Navigator supports a variety of open source LLMs, and is adding more all the time. Below is the current list of supported models with links to their Hugging Face model pages where you can learn more about each model’s strengths and weaknesses. Change the model you are training here:
For most use cases that require training or inference on consumer hardware, we recommend using a 7B parameter model. This is the sweet spot between model performance and size for consumer devices. All LLM features in Navigator work well with 7B parameter models.
Full List of Supported Models
Click on a model below to learn more on Hugging Face:
TinyLlama/TinyLlama-1.1B-Chat-v1.0
Parameters: 1.1 billion
Description: Optimized for lightweight deployment with efficient performance.
gradientai/Llama-3-8B-Instruct-262k
Parameters: 8 billion
Description: Fine-tuned on 262k instruction-following examples, ideal for complex tasks.
mlx-community/Meta-Llama-3-8B-Instruct
Parameters: 8 billion
Description: Available in 4-bit and 8-bit quantized versions, balancing size and performance.
mlx-community/gemma-1.1-2b-it-4bit
Parameters: 2 billion
Description: Designed for Italian language tasks with 4-bit precision, efficient for specialized usage.
mlx-community/Mixtral-8x22B-Instruct-v0.1-4bit
Parameters: 22 billion
Description: Multi-modal model supporting diverse instructional tasks, with 4-bit quantization for better efficiency.
mlx-community/WizardLM2-8x22B-4bit-mlx
Parameters: 22 billion
Description: Advanced language model suitable for extensive instructional prompts, available in 4-bit format for reduced resource consumption.
mlx-community/Meta-Llama-3-70B-Instruct-4bit
Parameters: 70 billion
Description: One of the largest models in the Llama series, finely tuned for complex instructional tasks, with 4-bit optimization.
mlx-community/Phi-3-mini-4k-instruct
Parameters: Mini model optimized for 4k input sequences
Description: Available in 4-bit and 8-bit versions for versatile use in low-resource environments.
mlx-community/Phi-3-mini-128k-instruct
Parameters: Mini model fine-tuned on 128k instructions
Description: Supporting both 4-bit and 8-bit precision for flexible deployment.

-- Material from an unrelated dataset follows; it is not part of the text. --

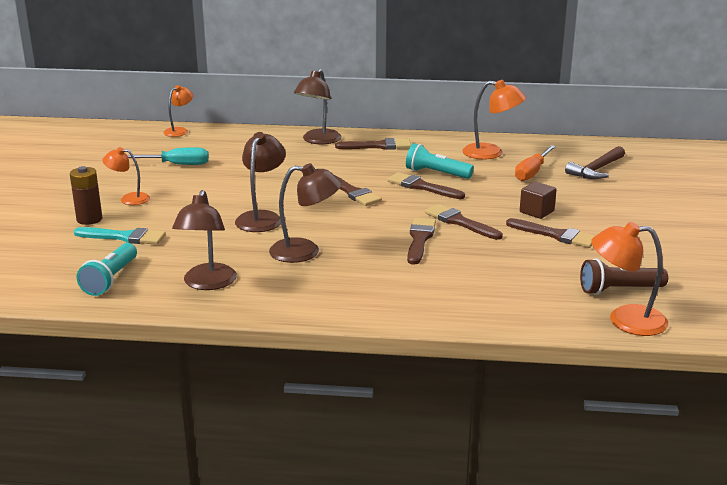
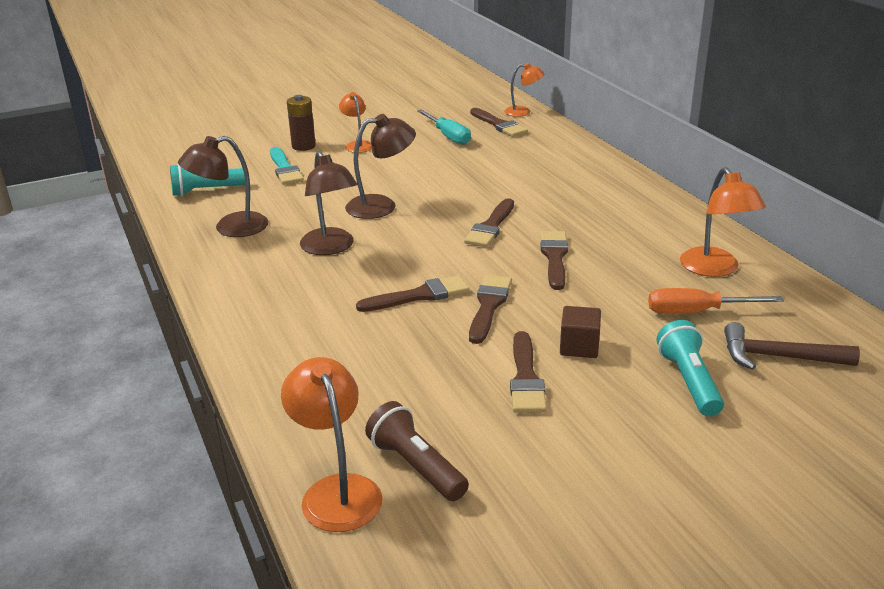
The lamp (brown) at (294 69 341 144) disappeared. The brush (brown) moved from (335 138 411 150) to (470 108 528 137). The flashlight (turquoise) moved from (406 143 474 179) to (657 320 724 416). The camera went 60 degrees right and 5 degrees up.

mlx-community/OpenELM-270M-Instruct
Parameters: 270 million
Description: Ultra-lightweight model optimized for instructional tasks in resource-constrained environments.
mlx-community/OpenELM-450M-Instruct
Parameters: 450 million
Description: Slightly larger version for handling more complex tasks while maintaining efficiency.
mlx-community/OpenELM-1_1B-Instruct
Parameters: 1.1 billion
Description: Balances performance with efficiency, available in 4-bit and 8-bit quantizations for different use cases.
mlx-community/Qwen1.5-1.8B-Chat-4bit
Parameters: 1.8 billion
Description: Chat-oriented model optimized for conversational AI, available in 4-bit for resource efficiency.
mlx-community/Qwen1.5-0.5B-Chat-4bit
Parameters: 500 million
Description: Lightweight chat model designed for fast inference, available in 4-bit format.
mlx-community/Qwen1.5-7B-Chat-4bit
Parameters: 7 billion
Description: Mid-sized chat model providing a balance between performance and computational cost, in 4-bit format.
mlx-community/Qwen1.5-72B-Chat-4bit
Parameters: 72 billion
Description: High-end chat model for sophisticated conversational AI tasks, optimized in 4-bit for enhanced performance.
Maykeye/TinyLLama-v0
Parameters: Experimental
Description: Experimental version of TinyLLama, designed for ultra-low resource environments, focusing on efficiency over size.